Am 22.03.2007 startet der 2.Teil der edgar Wallace Parodie in den Kinos! 
Den ersten Teil fand ich pers. absolute klasse!!!!!:thumbup: :thumbup: 
Beim 2.Teil spielen neben den aus dem 1.teil bekannten sehr viele altbekannte Stars mit.
z.B:Joachim Fuchsberger der in vielen org.
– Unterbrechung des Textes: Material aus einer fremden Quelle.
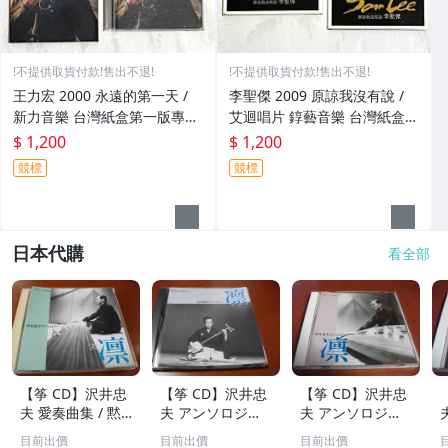
!不提供取貨付款!售出不退!
!不提供取貨付款!售出不退!
王力宏 2000 永遠的第一天 /
李聖傑 2009 原諒我沒有說 /
新力音樂 台灣紙盒第一版專輯
艾迴唱片 錞藝音樂 台灣紙盒版
CD / 附歌詞 永遠的力宏2000
專輯 CD / 附歌詞 可讀取版本
$ 1,200
$ 1,200
年演唱會專屬紀念卡 美國棉宣
保存良好
競標
競標
傳DM 回函卡
日本代購
看全部
【筝 CD】沢井忠
【筝 CD】沢井忠
【筝 CD】沢井忠
夫 愛奏曲集 / 黙
夫 アンソロジー
夫 アンソロジー
示 、波 、二つの
「凜」からの分売
「凜」からの分売
目前出價
目前出價
目前出價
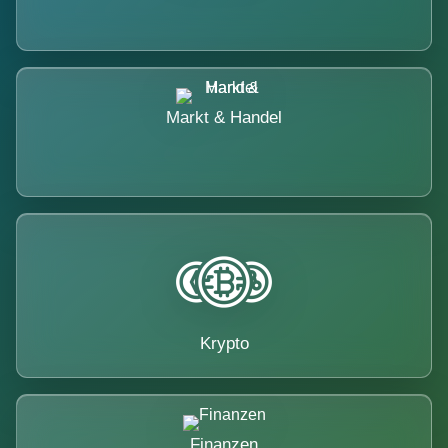
Markt & Handel
Krypto
Finanzen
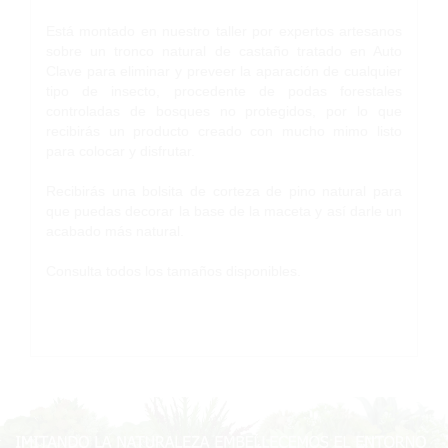
Está montado en nuestro taller por expertos artesanos
sobre un tronco natural de castaño tratado en Auto
Clave para eliminar y preveer la aparación de cualquier
tipo de insecto, procedente de podas forestales
controladas de bosques no protegidos, por lo que
recibirás un producto creado con mucho mimo listo
para colocar y disfrutar.
Recibirás una bolsita de corteza de pino natural para
que puedas decorar la base de la maceta y así darle un
acabado más natural.
Consulta todos los tamaños disponibles.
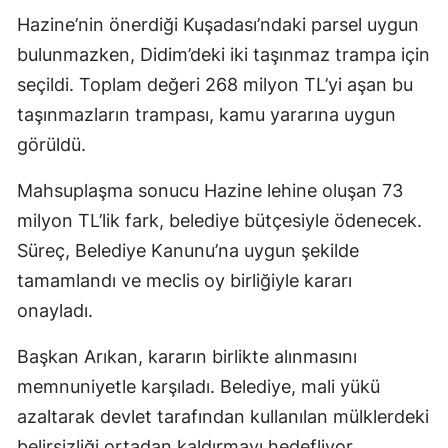
Hazine’nin önerdiği Kuşadası’ndaki parsel uygun
bulunmazken, Didim’deki iki taşınmaz trampa için
seçildi. Toplam değeri 268 milyon TL’yi aşan bu
taşınmazların trampası, kamu yararına uygun
görüldü.
Mahsuplaşma sonucu Hazine lehine oluşan 73
milyon TL’lik fark, belediye bütçesiyle ödenecek.
Süreç, Belediye Kanunu’na uygun şekilde
tamamlandı ve meclis oy birliğiyle kararı
onayladı.
Başkan Arıkan, kararın birlikte alınmasını
memnuniyetle karşıladı. Belediye, mali yükü
azaltarak devlet tarafından kullanılan mülklerdeki
belirsizliği ortadan kaldırmayı hedefliyor.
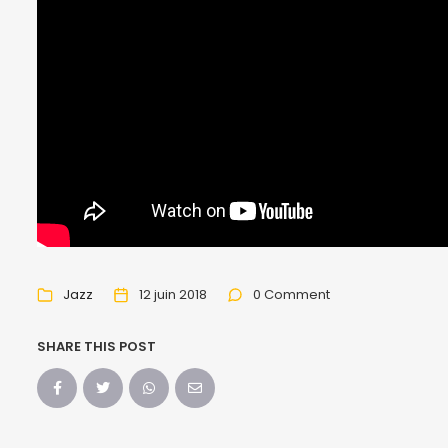
Jazz
12 juin 2018
0 Comment
SHARE THIS POST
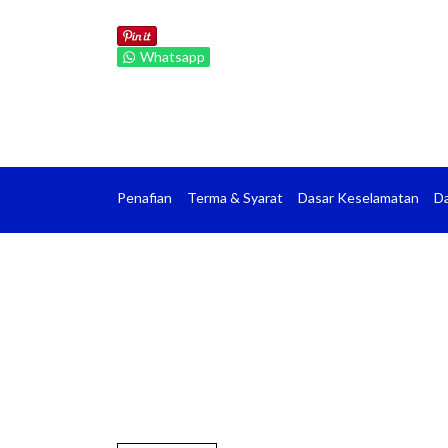
Whatsapp
Penafian
Terma & Syarat
Dasar Keselamatan
Da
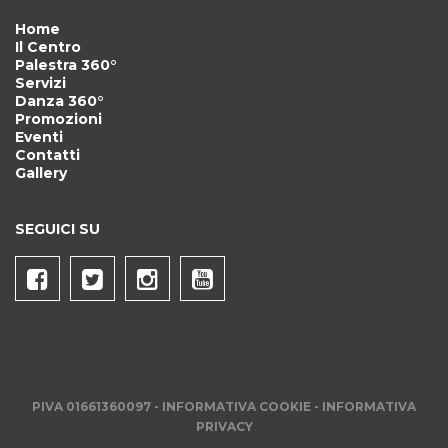
Home
Il Centro
Palestra 360°
Servizi
Danza 360°
Promozioni
Eventi
Contatti
Gallery
SEGUICI SU
PIVA 01661360097 -
INFORMATIVA COOKIE
-
INFORMATIVA
PRIVACY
Wallace Filmen den Kommisar gespielt hat...find i klasse!
ausserdem:
Sonja Kirchberger.Christina Paul,Christof Maria Herbst,Judy Winter,Christian Tramitz u.v.a!

Hier ein Link zu einem kleinen Trailer der sehr viel verspricht wenn man Fan von schnellem Humor und kompletten Blödsinn in Filmen ist 

http://www.wixxer.film.de/#


----------



## rise (28 März 2007)

So diesen Film hab ich mir letzte Woche angesehen und ich muss sagen

Absolut genial!!!!   

Habe seit Der Wixxer 1 net mehr so gelacht!!

Angucken!!!!!


----------



## mark lutz (28 März 2007)

der neue scheint ganz lustig zu sein ist ja auch gut besetzt


----------